The Arizona Republic

Skills have endeared Crouse to Coyotes

- Richard Morin

Coming into this season, it was clear the Coyotes were going to need several of their young forwards to step up their game if the club was going to be contending this season.

If we had created a poll on which of those players was most likely to do that, the most popular choices would have been Brendan Perlini, Christian Fischer, Dylan Strome and Christian Dvorak.

But through the first nine games of the 2018-19 season, the Coyotes’ mostimprov­ed player might actually be Lawson Crouse.

Crouse went under the radar this offseason because, well, he only played in 11 games in the NHL last year. The 21-year-old spent most of last year with the club’s AHL affiliate in Tucson, refining his game alongside other Coyotes forward prospects such as Strome and Nick Merkley, among others.

He put up respectabl­e numbers with the Roadrunner­s, tallying 15 goals and 17 assists in 56 games. Crouse spent a significan­t amount of the season playing on a line with Strome, and the two have rekindled their chemistry with the Coyotes this season.

“He’s a big man who can skate with pretty good hands and a great shot,” head coach Rick Tocchet said of Crouse. “He’s starting to put these things together.
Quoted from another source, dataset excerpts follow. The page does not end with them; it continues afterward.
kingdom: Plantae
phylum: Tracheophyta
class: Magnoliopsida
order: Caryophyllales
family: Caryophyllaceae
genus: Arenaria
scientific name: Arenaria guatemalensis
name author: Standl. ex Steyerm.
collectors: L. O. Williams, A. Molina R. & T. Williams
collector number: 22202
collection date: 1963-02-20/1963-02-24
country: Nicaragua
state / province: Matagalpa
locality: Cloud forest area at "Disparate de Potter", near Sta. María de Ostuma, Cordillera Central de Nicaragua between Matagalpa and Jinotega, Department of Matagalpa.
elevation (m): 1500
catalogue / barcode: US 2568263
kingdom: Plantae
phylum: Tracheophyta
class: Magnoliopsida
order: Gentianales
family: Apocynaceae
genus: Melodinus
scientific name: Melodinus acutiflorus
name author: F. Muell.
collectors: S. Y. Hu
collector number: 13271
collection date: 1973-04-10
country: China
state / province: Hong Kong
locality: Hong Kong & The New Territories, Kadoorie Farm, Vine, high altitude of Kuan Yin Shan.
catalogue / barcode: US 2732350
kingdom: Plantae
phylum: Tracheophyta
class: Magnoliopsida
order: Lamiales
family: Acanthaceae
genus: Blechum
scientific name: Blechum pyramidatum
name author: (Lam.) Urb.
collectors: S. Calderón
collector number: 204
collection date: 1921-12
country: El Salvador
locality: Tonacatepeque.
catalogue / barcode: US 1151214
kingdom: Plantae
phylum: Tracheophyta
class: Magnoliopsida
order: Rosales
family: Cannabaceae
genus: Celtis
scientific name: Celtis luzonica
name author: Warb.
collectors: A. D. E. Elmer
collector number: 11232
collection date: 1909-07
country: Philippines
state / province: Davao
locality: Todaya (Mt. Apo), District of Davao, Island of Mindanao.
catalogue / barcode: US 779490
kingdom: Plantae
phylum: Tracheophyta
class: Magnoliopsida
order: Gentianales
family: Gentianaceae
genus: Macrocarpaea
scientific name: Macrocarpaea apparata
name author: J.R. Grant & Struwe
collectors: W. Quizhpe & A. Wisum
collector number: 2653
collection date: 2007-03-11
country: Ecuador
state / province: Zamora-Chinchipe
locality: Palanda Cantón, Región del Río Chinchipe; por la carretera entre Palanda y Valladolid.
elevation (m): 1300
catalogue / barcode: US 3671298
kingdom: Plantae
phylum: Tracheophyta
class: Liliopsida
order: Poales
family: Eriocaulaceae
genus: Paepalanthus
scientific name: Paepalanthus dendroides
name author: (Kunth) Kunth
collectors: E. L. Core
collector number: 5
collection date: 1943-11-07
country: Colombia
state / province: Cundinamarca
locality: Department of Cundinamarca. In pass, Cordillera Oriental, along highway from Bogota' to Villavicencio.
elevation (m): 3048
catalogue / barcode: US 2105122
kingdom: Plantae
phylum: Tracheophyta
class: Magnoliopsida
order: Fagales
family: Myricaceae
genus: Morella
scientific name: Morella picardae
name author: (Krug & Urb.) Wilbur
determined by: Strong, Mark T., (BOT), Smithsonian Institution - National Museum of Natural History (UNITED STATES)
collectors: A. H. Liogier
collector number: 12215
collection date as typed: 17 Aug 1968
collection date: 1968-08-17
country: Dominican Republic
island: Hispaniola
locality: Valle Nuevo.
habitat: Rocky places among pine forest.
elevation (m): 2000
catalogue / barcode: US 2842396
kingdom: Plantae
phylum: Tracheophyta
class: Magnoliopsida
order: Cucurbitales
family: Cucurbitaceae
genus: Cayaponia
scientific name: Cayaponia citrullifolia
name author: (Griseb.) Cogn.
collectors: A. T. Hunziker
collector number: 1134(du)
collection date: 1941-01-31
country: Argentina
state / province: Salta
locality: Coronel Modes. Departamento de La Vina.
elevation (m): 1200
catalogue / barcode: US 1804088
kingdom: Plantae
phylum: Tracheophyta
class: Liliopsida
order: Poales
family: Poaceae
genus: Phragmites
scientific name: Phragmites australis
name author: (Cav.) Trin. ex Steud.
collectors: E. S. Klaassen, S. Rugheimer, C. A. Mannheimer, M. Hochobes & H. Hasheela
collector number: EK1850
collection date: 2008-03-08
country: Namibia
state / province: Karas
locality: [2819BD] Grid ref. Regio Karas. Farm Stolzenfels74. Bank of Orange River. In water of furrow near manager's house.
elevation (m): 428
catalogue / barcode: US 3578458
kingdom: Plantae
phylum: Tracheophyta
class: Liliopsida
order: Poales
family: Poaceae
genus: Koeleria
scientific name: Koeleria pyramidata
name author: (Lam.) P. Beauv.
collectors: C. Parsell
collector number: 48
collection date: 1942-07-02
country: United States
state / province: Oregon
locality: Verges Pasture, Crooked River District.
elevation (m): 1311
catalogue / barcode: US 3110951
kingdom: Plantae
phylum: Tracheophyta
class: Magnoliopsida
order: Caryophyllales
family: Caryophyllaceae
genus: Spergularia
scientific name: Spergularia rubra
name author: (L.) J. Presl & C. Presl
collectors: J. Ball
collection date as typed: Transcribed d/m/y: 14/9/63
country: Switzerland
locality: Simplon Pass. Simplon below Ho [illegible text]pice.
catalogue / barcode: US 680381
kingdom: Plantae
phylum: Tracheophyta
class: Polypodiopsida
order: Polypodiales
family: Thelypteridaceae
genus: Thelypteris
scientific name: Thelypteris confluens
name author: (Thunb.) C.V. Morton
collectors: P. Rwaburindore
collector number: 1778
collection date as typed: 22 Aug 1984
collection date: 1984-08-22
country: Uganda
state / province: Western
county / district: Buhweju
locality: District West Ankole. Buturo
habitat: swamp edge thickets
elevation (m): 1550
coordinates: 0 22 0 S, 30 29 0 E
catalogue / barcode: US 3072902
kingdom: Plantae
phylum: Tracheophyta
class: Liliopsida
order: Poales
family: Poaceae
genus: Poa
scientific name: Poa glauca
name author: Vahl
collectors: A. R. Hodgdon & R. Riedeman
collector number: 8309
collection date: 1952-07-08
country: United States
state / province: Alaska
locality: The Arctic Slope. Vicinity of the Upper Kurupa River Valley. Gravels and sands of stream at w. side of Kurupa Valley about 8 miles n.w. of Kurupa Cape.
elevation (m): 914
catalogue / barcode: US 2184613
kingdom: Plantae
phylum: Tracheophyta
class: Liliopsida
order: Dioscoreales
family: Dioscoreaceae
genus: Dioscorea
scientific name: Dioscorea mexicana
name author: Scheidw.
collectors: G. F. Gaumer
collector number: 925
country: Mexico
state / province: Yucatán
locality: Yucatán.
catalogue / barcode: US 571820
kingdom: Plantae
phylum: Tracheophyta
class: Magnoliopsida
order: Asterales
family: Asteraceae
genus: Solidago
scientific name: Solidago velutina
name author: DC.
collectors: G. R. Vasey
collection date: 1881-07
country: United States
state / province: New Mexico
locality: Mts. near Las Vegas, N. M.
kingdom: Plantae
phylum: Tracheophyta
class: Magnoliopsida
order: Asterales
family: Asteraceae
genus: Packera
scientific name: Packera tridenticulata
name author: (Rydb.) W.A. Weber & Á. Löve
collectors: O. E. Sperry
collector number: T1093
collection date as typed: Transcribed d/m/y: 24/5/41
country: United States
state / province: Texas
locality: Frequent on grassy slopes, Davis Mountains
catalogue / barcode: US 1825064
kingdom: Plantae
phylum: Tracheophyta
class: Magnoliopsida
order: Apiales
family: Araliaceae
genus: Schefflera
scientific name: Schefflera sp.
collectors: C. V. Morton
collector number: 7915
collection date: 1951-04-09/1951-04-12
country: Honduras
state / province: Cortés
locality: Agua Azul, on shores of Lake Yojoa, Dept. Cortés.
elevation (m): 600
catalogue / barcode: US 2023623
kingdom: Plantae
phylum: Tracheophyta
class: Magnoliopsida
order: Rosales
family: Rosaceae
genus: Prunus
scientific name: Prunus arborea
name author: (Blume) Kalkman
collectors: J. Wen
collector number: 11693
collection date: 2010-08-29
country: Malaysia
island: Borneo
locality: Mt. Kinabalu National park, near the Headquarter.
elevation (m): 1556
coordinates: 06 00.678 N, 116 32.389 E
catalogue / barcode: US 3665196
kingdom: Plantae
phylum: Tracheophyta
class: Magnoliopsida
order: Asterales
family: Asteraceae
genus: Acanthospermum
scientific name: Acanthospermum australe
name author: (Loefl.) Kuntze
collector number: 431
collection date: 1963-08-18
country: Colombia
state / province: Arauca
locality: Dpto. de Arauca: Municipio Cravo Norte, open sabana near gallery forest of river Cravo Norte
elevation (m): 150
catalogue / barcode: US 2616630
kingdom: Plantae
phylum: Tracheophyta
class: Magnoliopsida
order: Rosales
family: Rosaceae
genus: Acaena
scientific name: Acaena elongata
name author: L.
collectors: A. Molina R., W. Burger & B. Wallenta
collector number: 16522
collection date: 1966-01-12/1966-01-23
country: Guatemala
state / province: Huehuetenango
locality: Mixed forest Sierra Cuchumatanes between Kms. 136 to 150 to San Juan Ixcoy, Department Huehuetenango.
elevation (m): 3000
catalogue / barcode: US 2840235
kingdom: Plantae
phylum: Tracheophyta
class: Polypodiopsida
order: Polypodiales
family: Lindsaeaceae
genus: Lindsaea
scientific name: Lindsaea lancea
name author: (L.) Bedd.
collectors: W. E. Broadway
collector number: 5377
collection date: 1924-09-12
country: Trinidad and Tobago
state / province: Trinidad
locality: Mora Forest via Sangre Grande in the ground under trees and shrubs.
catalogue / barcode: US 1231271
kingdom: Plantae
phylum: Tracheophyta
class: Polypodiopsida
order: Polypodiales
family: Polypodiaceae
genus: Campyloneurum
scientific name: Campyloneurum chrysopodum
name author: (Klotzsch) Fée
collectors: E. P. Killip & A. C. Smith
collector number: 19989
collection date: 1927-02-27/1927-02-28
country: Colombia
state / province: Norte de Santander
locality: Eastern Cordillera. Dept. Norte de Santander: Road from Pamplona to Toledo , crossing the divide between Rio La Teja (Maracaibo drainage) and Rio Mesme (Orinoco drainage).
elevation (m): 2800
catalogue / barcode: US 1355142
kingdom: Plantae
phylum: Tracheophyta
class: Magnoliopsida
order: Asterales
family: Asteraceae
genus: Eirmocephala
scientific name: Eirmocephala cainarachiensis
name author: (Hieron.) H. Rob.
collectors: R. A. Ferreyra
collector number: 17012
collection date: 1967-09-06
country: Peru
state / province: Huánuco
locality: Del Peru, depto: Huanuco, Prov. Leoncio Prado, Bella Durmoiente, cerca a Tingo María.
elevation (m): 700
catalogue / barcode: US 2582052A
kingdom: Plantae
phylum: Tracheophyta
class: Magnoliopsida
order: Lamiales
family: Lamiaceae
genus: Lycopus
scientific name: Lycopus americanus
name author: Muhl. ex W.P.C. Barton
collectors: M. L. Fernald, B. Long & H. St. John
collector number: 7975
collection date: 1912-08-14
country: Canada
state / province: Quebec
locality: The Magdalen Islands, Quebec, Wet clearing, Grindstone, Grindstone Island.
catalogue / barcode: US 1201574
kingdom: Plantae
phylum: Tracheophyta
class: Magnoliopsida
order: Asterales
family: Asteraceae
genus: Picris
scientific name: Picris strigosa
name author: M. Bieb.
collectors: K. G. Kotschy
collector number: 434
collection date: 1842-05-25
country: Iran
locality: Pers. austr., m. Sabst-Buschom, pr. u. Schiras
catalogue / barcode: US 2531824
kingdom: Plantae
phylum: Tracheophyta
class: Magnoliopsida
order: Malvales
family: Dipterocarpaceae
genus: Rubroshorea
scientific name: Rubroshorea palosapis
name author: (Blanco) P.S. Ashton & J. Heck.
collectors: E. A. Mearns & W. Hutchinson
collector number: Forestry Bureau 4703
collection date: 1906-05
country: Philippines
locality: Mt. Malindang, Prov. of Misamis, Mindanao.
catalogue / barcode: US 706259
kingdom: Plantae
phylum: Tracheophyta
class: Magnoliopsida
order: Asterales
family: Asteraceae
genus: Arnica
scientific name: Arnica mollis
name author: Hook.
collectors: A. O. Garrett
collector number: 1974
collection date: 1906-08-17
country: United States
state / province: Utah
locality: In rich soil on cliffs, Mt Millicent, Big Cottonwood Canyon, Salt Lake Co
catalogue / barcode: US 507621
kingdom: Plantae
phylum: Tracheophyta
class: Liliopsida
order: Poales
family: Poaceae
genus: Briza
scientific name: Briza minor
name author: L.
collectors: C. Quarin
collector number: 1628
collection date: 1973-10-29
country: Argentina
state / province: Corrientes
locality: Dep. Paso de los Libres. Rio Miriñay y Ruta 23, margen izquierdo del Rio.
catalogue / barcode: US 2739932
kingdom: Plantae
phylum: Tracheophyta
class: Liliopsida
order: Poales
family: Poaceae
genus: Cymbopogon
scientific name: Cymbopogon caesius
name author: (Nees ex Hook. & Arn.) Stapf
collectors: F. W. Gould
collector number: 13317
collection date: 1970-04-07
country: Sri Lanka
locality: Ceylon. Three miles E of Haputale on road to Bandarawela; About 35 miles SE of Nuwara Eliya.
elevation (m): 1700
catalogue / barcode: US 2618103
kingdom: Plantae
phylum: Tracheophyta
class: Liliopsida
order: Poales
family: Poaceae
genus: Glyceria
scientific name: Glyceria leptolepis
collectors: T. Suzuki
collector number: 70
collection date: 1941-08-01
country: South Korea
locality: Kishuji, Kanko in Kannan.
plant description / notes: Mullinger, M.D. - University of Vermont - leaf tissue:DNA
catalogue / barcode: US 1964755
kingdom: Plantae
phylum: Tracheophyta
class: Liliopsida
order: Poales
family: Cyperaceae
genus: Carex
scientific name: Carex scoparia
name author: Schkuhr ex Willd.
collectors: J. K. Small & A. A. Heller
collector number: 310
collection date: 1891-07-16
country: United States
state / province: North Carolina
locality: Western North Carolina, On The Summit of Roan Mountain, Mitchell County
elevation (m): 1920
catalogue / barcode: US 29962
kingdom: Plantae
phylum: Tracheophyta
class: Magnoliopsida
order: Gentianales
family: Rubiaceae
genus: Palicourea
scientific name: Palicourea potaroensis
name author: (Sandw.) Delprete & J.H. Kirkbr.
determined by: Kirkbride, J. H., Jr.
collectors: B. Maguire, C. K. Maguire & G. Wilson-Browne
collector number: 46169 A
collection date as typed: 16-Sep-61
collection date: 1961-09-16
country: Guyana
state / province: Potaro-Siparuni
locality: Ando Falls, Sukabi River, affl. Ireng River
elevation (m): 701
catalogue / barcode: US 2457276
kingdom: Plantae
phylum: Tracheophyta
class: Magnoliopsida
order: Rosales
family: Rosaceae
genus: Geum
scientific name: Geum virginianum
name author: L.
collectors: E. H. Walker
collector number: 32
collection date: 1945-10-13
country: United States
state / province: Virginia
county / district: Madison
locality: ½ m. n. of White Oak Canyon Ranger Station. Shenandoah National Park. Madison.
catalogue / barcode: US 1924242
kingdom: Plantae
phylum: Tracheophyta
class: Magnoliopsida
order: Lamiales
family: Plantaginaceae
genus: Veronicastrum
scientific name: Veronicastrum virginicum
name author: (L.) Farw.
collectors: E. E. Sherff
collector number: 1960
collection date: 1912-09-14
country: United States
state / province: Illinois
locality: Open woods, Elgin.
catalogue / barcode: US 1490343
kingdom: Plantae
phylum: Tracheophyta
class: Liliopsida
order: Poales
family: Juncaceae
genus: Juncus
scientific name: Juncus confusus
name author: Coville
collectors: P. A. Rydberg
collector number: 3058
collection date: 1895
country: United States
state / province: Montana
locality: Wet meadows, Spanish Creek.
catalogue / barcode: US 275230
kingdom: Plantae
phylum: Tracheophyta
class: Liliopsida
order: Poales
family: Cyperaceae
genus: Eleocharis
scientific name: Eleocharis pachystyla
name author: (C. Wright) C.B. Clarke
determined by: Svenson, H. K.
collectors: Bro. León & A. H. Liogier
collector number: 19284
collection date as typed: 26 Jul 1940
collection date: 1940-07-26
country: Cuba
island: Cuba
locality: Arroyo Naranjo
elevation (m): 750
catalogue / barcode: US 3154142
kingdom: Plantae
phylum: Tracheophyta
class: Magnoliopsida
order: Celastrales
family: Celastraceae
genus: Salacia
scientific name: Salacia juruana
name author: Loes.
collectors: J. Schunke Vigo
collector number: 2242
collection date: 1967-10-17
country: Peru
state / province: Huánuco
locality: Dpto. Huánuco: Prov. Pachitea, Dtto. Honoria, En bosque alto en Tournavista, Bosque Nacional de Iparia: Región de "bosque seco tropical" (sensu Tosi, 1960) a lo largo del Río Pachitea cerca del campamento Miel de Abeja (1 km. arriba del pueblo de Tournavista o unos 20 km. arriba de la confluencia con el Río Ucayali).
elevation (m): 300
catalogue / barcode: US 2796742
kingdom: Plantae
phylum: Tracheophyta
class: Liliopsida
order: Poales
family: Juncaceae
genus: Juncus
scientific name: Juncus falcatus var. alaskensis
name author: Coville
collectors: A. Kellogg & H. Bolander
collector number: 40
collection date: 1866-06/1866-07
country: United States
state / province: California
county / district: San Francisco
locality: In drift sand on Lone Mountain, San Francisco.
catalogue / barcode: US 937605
Maybe last year he had two of the four going.

“Now his hockey IQ has gotten better since I’ve been here. I think Tucson did a great job with him last year. He’s filled that role and he’s a two-way guy.”

Crouse scored the Coyotes’ first 5on-5 goal of the season in the team’s 4-1 road win over the Chicago Blackhawks on Oct. 18 at United Center. He scored a short-handed, empty-net goal in Thursday’s 4-1 win over the Vancouver Canucks at Gila River Arena.

Although Crouse has spent the last two games playing on the team’s top line with Alex Galchenyuk and Clayton Keller, look for him to rejoin Strome on the team’s fourth line for the time being with Richard Panik expected to draw back into the lineup.

But don’t view Crouse’s move from the first to fourth line as a demotion. If anything, it’s a testament to his versatilit­y as a player.

“What I like about ‘Crouser’ is you can play him up and down the lineup,” Tocchet. “He can play the first line, sometimes he’s in a fourth-line role. He can get in on penalty kills and maybe somewhere down the road we’ll start putting him on the power play.”

Crouse, who was the 11th overall pick in the 2015 draft, said that his objective is to play the same style regardless of the forwards with whom he is paired.

“I think the game that I play doesn’t really change regardless of where I am in the lineup,” Crouse said. “I’m pretty fortunate in that sense. I just try to go out and execute and not really worry about the rest.

“It was nice having that stint up there with the first line and that they put the trust in me to give me that opportunit­y. I think I made the most of it. I feel like I’m a better player because of it."

What makes Crouse so valuable to the Coyotes is his unique skill-set. The owner of an imposing physical frame (6-4, 220), Crouse is able to use his body to play hard while also possessing smooth skating ability, good hands and a competent NHL shot.

This uncommon toolbox affords Tocchet the luxury of being able to slide Crouse up and down the lineup. According to Tocchet, a former power forward himself, there aren’t many players with a combinatio­n of physical and offensive skill in the league today.

“A big guy that can skate, who has good hands and is willing to help out his teammates once in a while, nowadays it’s hard to try and find those guys,” Tocchet said. “It’s a skilled, quick game, but there’s still room for those big guys that can skate and score and protect their teammates.”

Crouse has also endeared himself to his teammates not just for his play, but for his penchant to protect his teammates and police his game. In the second period of Thursday’s game, Canucks forward Antoine Roussel put Keller in a headlock and dragged him down to the ice, giving him a face full of snow to boot.

Along with captain Oliver EkmanLarss­on, Crouse immediatel­y stepped in to challenge Roussel and took a nasty hit to the face for it. Both he and Roussel were issued matching 10-minute misconduct­s for the skirmish, but the gesture went a long way for Keller, who scored the go-ahead goal not long after.

“It means everything to me,” Keller said of Crouse and Ekman-Larsson stepping up after he was taken down. “It’s just part of the game. The guy just dragged me down a bit and the guys responded. … It shows what kind of guys they are, sticking up for me.”